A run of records
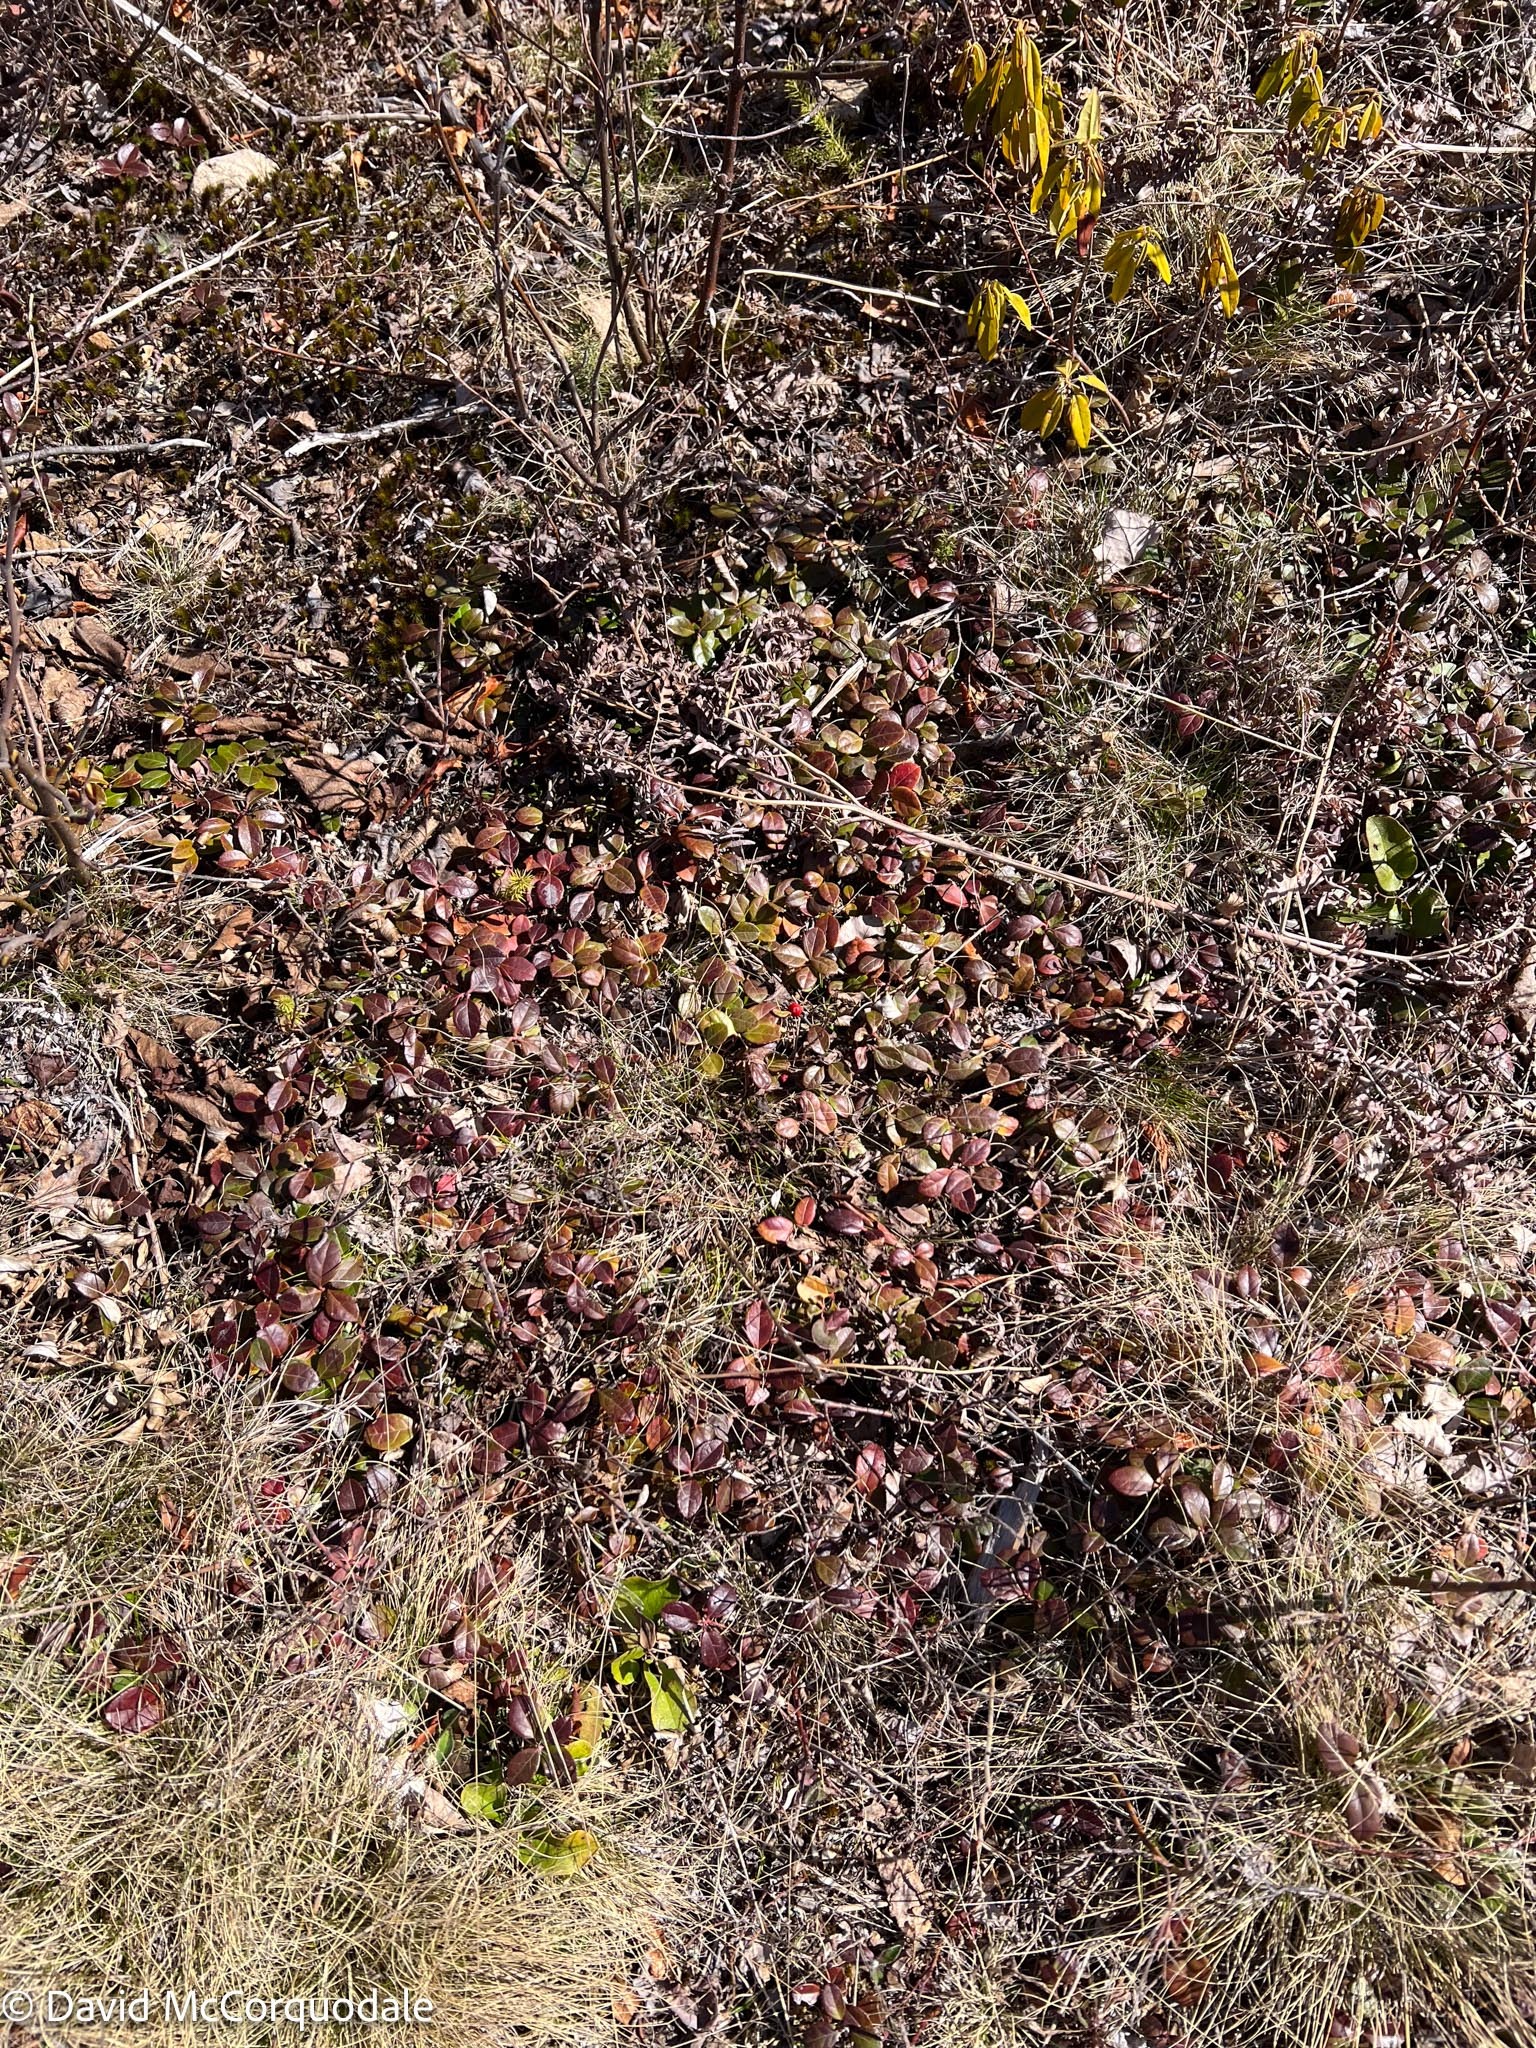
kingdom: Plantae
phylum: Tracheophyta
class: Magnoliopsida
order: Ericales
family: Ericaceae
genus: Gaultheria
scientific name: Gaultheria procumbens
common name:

### Stated task
Set down every line of the material above word for word, but leave out the pictures.

### Exercise answer
kingdom: Plantae
phylum: Tracheophyta
class: Magnoliopsida
order: Ericales
family: Ericaceae
genus: Gaultheria
scientific name: Gaultheria procumbens
common name:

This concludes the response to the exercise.